What you return must be an exact copy of the lines in the listing below between the line holding "Click the cursor" and the line holding "editor@vietnamtimes.org.vn", inclusive, and nothing more.

-------------------------

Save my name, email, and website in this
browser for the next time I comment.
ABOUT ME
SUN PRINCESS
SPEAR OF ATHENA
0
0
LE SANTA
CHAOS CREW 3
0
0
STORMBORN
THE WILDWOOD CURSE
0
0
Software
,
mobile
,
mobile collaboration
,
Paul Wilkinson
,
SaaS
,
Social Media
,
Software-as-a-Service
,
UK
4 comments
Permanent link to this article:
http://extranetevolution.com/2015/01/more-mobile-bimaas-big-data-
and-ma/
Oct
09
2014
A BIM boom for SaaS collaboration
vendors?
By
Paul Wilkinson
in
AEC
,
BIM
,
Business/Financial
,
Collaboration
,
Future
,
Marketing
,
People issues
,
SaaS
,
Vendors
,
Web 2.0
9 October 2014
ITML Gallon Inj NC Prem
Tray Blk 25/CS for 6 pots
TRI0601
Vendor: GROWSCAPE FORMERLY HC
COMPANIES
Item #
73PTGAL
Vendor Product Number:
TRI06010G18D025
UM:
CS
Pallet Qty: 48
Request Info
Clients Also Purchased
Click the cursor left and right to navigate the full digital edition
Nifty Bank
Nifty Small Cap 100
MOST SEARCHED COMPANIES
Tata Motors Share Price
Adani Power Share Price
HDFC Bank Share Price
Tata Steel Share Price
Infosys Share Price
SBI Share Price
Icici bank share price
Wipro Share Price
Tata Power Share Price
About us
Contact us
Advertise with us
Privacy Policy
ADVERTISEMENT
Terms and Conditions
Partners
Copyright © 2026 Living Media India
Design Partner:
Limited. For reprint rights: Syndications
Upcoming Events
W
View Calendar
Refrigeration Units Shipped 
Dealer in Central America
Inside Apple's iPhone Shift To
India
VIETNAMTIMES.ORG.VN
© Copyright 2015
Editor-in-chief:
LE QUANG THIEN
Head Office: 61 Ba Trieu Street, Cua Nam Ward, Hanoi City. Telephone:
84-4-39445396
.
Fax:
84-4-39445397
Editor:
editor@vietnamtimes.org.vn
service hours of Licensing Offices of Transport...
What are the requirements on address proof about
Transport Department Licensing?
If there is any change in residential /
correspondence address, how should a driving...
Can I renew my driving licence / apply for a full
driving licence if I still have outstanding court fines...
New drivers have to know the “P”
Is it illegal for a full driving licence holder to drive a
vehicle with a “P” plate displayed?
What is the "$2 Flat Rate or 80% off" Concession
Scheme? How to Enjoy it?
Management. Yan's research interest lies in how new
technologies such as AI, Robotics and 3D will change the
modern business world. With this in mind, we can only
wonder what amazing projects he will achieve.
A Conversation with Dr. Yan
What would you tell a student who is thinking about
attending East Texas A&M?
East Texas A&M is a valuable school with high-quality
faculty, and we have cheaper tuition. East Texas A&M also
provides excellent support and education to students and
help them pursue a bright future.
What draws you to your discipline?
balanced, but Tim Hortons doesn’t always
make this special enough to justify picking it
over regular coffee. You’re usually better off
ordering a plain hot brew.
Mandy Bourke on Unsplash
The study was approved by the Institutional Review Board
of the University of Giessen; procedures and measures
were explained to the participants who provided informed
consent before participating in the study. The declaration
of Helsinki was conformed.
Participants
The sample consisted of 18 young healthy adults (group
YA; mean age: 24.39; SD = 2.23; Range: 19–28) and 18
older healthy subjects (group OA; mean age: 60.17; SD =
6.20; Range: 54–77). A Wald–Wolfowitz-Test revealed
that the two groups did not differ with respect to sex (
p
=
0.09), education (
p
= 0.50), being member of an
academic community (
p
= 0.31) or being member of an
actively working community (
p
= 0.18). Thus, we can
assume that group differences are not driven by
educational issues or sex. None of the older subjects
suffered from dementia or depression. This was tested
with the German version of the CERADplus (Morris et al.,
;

-------------------------

_SOLUTION TO THE EXERCISE_
Click the cursor left and right to navigate the full digital edition
Nifty Bank
Nifty Small Cap 100
MOST SEARCHED COMPANIES
Tata Motors Share Price
Adani Power Share Price
HDFC Bank Share Price
Tata Steel Share Price
Infosys Share Price
SBI Share Price
Icici bank share price
Wipro Share Price
Tata Power Share Price
About us
Contact us
Advertise with us
Privacy Policy
ADVERTISEMENT
Terms and Conditions
Partners
Copyright © 2026 Living Media India
Design Partner:
Limited. For reprint rights: Syndications
Upcoming Events
W
View Calendar
Refrigeration Units Shipped 
Dealer in Central America
Inside Apple's iPhone Shift To
India
VIETNAMTIMES.ORG.VN
© Copyright 2015
Editor-in-chief:
LE QUANG THIEN
Head Office: 61 Ba Trieu Street, Cua Nam Ward, Hanoi City. Telephone:
84-4-39445396
.
Fax:
84-4-39445397
Editor:
editor@vietnamtimes.org.vn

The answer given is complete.